Currently, there are other PCSK9 drugs in development. Sanofi and Regeneron Pharmaceuticals’ alirocumab and Pfizer’s bococizumab are both being studied in phase 2 and phase 3 studies.

“While the GAUSS-2 trial showed similar reductions in LDL cholesterol compared to other studies reviewing PCSK9 drugs, all the patients in the trial were selected due to muscle symptoms and complaints (unable to tolerate two or more statins),” says Dr. Rocco. “When taking evolucumab the number of muscle complaints was quite low, and in fact, lower than in those taking ezetimibe. This is very encouraging and suggests the mechanism of muscle problems with statins may be bypassed with use of this drug.”

More positive proof
In the LAPLACE-2 (LDL-C Assessment with PCSK9 MonoclonaL Antibody Inhibition Combined with Statin Therapy) study, which also evaluated Amgen’s evolucumab, patients were treated once every two weeks or once monthly and were also treated with a variety of background therapies, including high-dose/low-dose atorvastatin and rosuvastatin and simvastatin. The trial showed a reduction in LDL cholesterol from 63 to 75 percent.

Additional results from the DESCARTES (Durable Effect of PCSK9 Antibody CompARed wiTh PlacEbo Study) trial published in the New England Journal of Medicine (March 2014) looked at 901 patients with hypercholesterolemia taking 420 mg of evolocumab once every four weeks for one year. Treatment with the PCSK9 inhibitor significantly reduced LDL-cholesterol levels 57 percent from baseline at 52 weeks in all participants.

Finalizing the equation
The fact that 12 different oral and poster presentations involving this class of drug were offered at the ACC meeting highlights the interest. As PCSK9 continues to pick up momentum in efficacy and safety, the third and important part of the equation that remains unknown is whether long-term use of these drugs will be effective in reducing cardiovascular events, according to Dr. Rocco.
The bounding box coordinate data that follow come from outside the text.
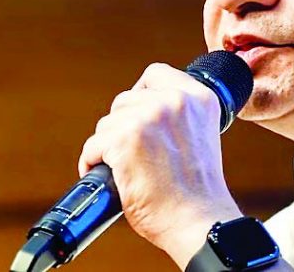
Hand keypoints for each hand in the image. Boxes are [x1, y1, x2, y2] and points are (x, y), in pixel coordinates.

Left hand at [78, 62, 242, 268]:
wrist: (198, 219)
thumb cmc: (198, 189)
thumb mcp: (200, 135)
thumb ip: (179, 115)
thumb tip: (141, 109)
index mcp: (200, 97)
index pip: (156, 73)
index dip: (140, 93)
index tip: (138, 115)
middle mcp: (176, 100)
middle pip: (125, 99)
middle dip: (122, 126)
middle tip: (134, 153)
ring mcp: (150, 117)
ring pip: (107, 124)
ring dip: (109, 146)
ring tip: (126, 169)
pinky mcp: (125, 139)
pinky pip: (93, 146)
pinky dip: (93, 163)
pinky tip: (111, 177)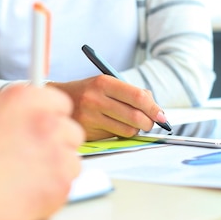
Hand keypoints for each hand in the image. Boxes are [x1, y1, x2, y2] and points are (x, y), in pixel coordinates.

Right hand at [0, 84, 83, 219]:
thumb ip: (21, 113)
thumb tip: (41, 119)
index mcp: (28, 98)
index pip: (62, 105)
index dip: (50, 122)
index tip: (41, 135)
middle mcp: (48, 121)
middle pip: (72, 133)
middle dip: (55, 147)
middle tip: (28, 161)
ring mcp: (57, 153)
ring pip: (72, 162)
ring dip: (54, 172)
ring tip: (20, 180)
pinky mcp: (60, 185)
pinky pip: (65, 189)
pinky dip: (49, 195)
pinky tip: (22, 195)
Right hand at [48, 75, 167, 140]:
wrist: (58, 99)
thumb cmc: (89, 92)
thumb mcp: (107, 84)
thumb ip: (131, 93)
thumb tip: (156, 108)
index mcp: (104, 82)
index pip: (137, 96)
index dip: (154, 108)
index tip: (162, 115)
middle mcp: (96, 99)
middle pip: (135, 116)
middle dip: (148, 122)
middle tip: (150, 122)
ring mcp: (90, 117)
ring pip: (127, 130)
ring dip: (135, 129)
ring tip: (130, 123)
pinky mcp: (87, 132)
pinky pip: (115, 136)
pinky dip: (121, 133)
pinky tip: (115, 126)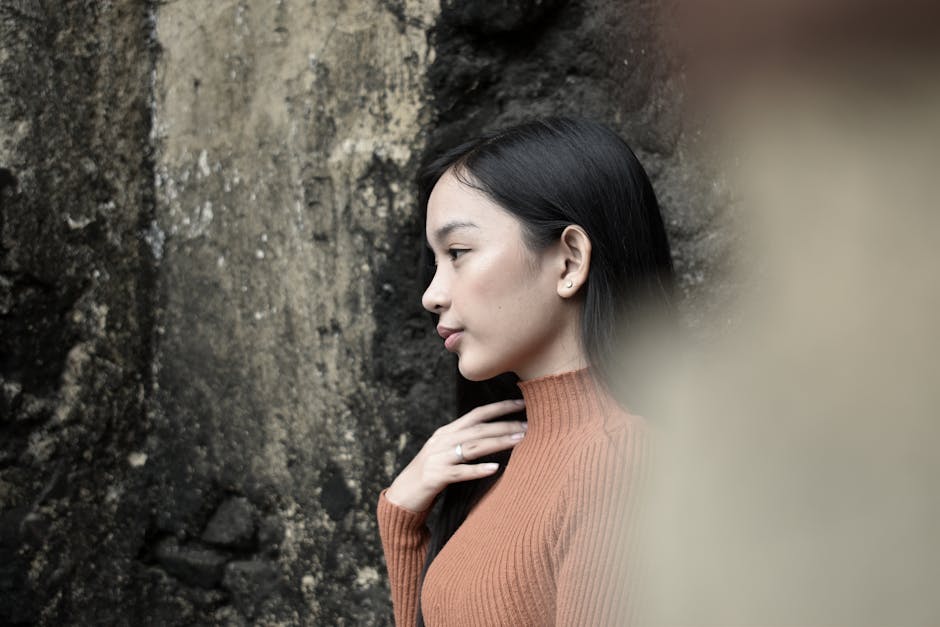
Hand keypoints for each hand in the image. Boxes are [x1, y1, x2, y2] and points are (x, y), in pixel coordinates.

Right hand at [385, 399, 526, 512]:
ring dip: (497, 443)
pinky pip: (460, 472)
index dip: (499, 408)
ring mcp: (438, 458)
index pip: (476, 414)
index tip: (522, 404)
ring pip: (472, 447)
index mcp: (447, 432)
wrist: (403, 495)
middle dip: (505, 425)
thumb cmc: (431, 474)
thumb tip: (495, 437)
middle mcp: (442, 441)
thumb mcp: (447, 453)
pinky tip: (494, 469)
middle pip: (478, 429)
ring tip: (520, 441)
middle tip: (529, 425)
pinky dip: (477, 470)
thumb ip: (466, 443)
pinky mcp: (435, 477)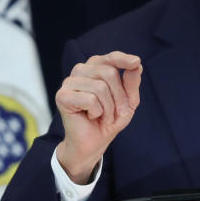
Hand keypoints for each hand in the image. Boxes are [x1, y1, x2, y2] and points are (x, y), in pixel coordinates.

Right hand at [54, 51, 142, 182]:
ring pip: (100, 87)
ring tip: (103, 116)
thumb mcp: (128, 102)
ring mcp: (69, 82)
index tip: (136, 62)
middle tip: (115, 112)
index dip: (123, 59)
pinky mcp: (62, 96)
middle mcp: (81, 70)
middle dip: (119, 97)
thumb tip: (137, 64)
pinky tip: (90, 117)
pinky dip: (97, 112)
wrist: (94, 142)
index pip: (111, 58)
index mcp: (95, 68)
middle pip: (109, 73)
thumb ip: (132, 83)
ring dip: (108, 108)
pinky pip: (90, 99)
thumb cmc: (109, 119)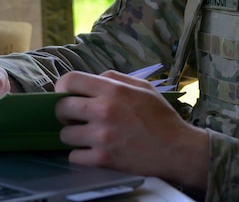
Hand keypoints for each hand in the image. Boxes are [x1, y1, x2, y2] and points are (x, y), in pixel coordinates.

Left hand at [54, 70, 207, 192]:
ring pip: (65, 134)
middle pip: (61, 108)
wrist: (177, 149)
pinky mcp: (102, 159)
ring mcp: (101, 136)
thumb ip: (114, 79)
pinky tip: (94, 150)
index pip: (69, 81)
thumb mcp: (142, 87)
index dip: (63, 88)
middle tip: (76, 117)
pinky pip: (74, 156)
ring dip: (74, 135)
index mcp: (113, 90)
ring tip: (88, 135)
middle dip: (66, 113)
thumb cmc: (161, 117)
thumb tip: (91, 79)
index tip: (66, 95)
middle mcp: (103, 110)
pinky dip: (81, 155)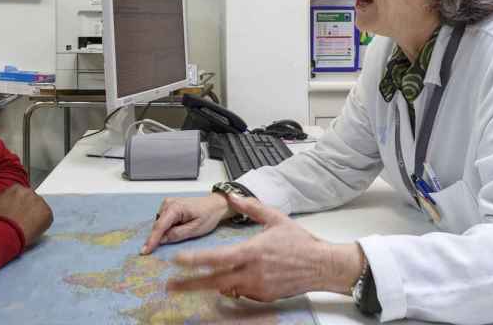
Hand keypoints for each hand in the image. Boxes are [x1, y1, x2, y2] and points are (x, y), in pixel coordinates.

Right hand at [0, 185, 53, 247]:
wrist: (4, 234)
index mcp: (16, 188)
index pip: (20, 193)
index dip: (17, 203)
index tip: (14, 211)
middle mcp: (30, 192)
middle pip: (31, 199)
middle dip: (27, 207)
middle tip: (21, 219)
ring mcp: (40, 202)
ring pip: (39, 207)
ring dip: (35, 214)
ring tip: (27, 225)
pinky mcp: (47, 213)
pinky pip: (47, 216)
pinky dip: (42, 222)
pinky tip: (33, 229)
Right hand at [140, 193, 232, 254]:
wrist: (215, 205)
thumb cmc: (208, 216)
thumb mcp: (195, 229)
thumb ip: (177, 235)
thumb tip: (161, 240)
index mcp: (175, 208)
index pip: (159, 226)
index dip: (152, 240)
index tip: (144, 252)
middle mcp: (168, 203)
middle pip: (158, 225)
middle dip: (161, 236)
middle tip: (179, 239)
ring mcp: (167, 203)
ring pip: (160, 224)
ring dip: (166, 231)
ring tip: (184, 229)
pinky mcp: (168, 206)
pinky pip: (163, 221)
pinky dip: (168, 227)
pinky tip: (180, 226)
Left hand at [165, 193, 364, 300]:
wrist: (322, 266)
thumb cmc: (299, 241)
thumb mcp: (275, 218)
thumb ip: (251, 207)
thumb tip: (232, 195)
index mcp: (251, 251)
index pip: (216, 258)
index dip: (195, 260)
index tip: (177, 260)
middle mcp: (252, 272)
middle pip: (214, 281)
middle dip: (190, 284)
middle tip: (170, 286)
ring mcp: (257, 287)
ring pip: (226, 289)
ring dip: (211, 285)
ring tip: (192, 284)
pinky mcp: (264, 297)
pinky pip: (241, 293)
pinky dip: (233, 287)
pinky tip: (230, 280)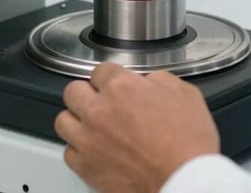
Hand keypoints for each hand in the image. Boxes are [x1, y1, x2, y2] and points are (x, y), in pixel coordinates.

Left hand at [55, 63, 219, 192]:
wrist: (182, 181)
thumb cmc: (187, 142)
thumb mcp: (185, 93)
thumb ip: (160, 79)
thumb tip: (149, 82)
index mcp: (121, 87)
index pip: (100, 69)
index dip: (110, 75)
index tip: (115, 81)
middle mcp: (99, 111)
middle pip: (73, 90)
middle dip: (87, 91)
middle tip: (100, 99)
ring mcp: (89, 141)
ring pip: (63, 120)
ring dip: (77, 118)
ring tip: (92, 122)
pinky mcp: (86, 168)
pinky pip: (68, 152)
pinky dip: (78, 148)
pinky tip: (94, 147)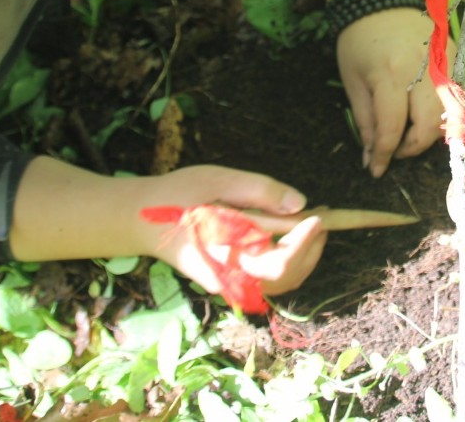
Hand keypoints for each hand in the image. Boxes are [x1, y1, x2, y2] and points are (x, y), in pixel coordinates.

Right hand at [143, 166, 326, 296]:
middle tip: (324, 216)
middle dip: (312, 248)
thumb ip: (258, 190)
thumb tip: (300, 204)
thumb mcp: (217, 180)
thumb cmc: (178, 195)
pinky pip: (271, 280)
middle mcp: (229, 279)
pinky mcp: (232, 282)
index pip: (277, 265)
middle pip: (286, 278)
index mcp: (223, 255)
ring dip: (305, 256)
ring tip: (314, 222)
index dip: (303, 243)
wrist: (141, 220)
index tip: (317, 217)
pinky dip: (291, 260)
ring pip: (282, 283)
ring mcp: (230, 284)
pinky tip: (294, 233)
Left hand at [336, 7, 443, 176]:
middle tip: (394, 149)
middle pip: (430, 127)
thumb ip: (365, 122)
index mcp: (390, 75)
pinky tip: (426, 113)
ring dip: (431, 133)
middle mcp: (423, 70)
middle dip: (411, 148)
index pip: (392, 129)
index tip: (376, 170)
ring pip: (451, 115)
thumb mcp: (352, 82)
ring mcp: (445, 63)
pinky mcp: (456, 57)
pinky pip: (460, 96)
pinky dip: (447, 112)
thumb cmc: (358, 41)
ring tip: (409, 131)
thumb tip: (371, 157)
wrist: (378, 0)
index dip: (383, 155)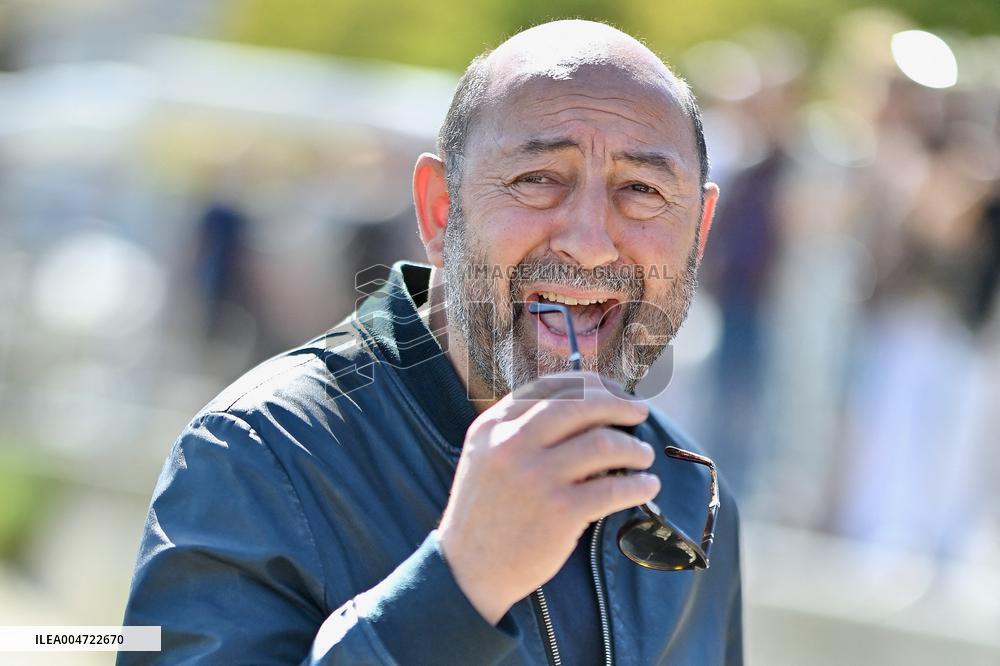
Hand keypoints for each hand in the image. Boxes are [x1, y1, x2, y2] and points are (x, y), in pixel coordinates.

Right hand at [438, 370, 659, 624]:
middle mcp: (512, 444)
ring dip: (633, 447)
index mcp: (493, 426)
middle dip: (619, 404)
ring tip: (643, 456)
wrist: (468, 571)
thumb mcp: (486, 457)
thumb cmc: (484, 512)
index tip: (613, 389)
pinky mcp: (561, 512)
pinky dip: (639, 484)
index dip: (590, 383)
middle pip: (582, 405)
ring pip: (604, 443)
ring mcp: (537, 478)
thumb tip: (583, 406)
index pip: (549, 386)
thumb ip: (519, 429)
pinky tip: (646, 485)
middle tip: (640, 412)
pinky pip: (614, 488)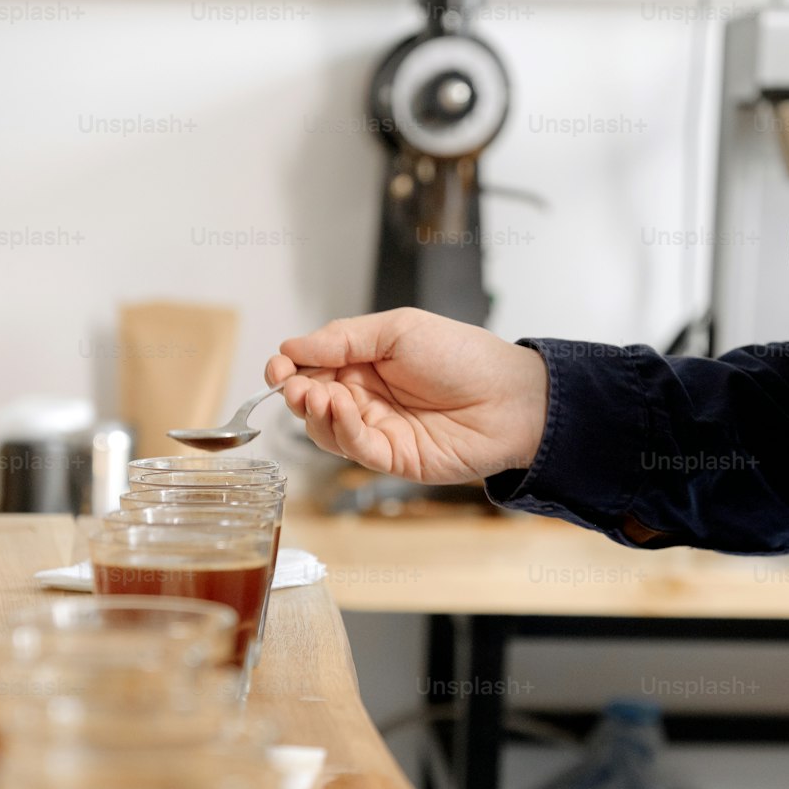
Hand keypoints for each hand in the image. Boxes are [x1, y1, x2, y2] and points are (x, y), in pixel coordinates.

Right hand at [265, 307, 548, 484]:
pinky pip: (354, 448)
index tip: (278, 366)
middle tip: (292, 385)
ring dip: (314, 413)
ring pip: (325, 429)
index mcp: (364, 362)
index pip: (311, 367)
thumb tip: (292, 346)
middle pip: (311, 401)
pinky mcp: (391, 458)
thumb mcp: (398, 329)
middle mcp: (366, 397)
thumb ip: (343, 339)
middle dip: (295, 393)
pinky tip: (342, 408)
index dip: (289, 368)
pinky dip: (340, 430)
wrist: (510, 397)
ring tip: (319, 395)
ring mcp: (377, 429)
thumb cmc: (464, 356)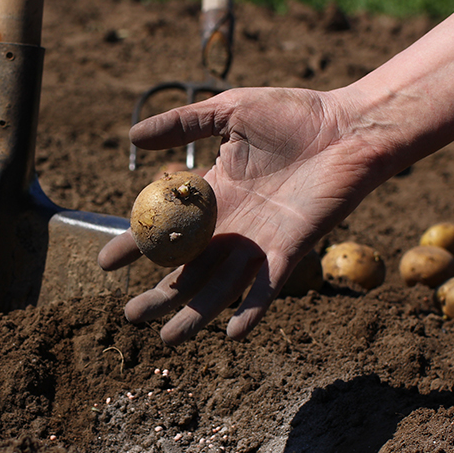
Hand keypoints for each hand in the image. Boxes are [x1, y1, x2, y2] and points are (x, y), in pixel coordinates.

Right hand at [99, 86, 393, 344]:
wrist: (348, 127)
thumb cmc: (294, 115)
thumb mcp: (228, 112)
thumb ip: (182, 124)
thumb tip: (131, 137)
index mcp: (214, 196)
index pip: (166, 227)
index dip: (134, 246)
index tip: (104, 264)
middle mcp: (233, 226)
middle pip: (188, 270)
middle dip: (159, 295)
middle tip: (131, 317)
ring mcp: (261, 241)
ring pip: (221, 286)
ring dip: (196, 314)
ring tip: (168, 340)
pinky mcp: (292, 249)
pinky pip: (269, 287)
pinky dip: (253, 309)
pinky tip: (233, 335)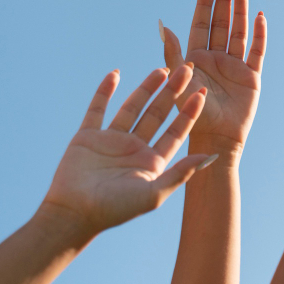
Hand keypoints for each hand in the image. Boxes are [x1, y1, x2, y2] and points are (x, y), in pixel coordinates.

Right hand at [40, 66, 212, 236]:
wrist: (73, 215)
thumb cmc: (115, 210)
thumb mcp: (153, 193)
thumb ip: (180, 173)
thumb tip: (211, 156)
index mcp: (152, 162)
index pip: (176, 131)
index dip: (189, 112)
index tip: (201, 92)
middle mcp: (134, 148)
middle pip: (158, 114)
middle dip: (173, 92)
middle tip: (187, 69)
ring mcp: (111, 141)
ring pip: (132, 107)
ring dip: (146, 88)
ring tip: (162, 68)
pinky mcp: (87, 137)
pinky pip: (97, 109)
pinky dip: (104, 91)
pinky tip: (115, 74)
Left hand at [160, 0, 266, 149]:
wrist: (214, 140)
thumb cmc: (191, 115)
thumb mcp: (178, 82)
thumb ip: (173, 53)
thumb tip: (163, 25)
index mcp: (195, 58)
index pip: (201, 23)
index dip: (205, 2)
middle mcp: (215, 58)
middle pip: (221, 22)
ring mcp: (234, 66)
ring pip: (238, 31)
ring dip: (240, 10)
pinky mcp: (251, 76)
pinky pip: (256, 50)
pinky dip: (259, 33)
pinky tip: (260, 16)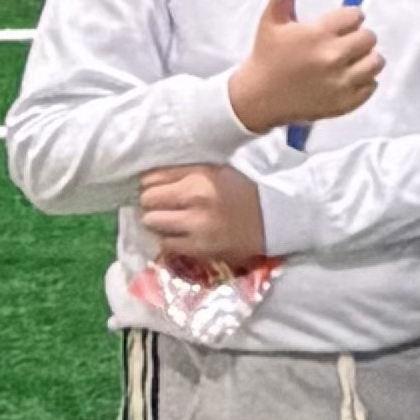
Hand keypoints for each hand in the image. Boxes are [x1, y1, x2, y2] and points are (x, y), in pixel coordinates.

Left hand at [136, 165, 265, 263]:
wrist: (274, 219)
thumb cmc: (243, 191)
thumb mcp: (214, 172)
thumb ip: (181, 173)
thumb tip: (145, 181)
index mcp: (199, 177)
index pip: (150, 180)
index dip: (152, 185)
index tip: (161, 191)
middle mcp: (196, 199)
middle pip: (148, 201)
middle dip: (153, 204)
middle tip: (165, 208)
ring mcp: (197, 225)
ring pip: (153, 222)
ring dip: (159, 223)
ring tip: (174, 222)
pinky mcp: (201, 248)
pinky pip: (167, 243)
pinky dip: (171, 239)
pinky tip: (184, 235)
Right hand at [227, 0, 381, 133]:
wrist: (259, 97)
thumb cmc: (267, 55)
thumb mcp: (272, 19)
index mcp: (317, 35)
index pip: (356, 16)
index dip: (348, 18)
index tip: (337, 25)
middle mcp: (332, 58)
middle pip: (370, 37)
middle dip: (358, 37)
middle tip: (342, 43)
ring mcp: (341, 83)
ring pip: (376, 62)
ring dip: (365, 59)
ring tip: (347, 60)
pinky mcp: (346, 103)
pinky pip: (372, 86)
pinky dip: (363, 81)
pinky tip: (344, 78)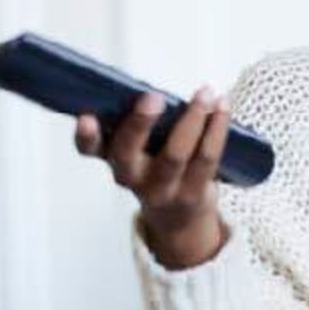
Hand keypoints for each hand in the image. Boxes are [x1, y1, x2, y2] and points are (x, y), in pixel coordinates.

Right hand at [75, 85, 233, 269]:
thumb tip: (155, 91)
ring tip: (205, 94)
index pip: (90, 149)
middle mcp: (131, 177)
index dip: (86, 135)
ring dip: (192, 119)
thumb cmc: (155, 167)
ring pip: (175, 155)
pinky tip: (222, 108)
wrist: (177, 218)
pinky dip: (216, 129)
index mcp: (111, 158)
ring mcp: (161, 189)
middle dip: (139, 124)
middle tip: (153, 97)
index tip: (86, 116)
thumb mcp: (138, 149)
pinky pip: (207, 158)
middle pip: (128, 153)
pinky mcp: (192, 192)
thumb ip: (140, 124)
“There are three long-term studies that have begun to look at the cardiovascular benefits of PCSK9 inhibitors, but it will be late 2017 or early 2018 before we know the outcome,” he says. “The reality of approval by the Food and Drug Administration (FDA) sooner than later is accepting that there may be an unmet need for those who can’t see the benefits of statins. These include individuals unable to take statins due to intolerance or inability to effectively lower cholesterol to acceptable levels on statins.

“I don’t think PCSK9 inhibitors will replace statins as first-line therapies due to the large body of evidence for benefit with statin therapy,” says Dr. Rocco. “Yet, if randomized controlled trials show incremental benefit on top of maximally tolerated statin therapy or in those unable to tolerate statins, I think they will be an important medication to have in our arsenal for those not effectively treated with current therapy.”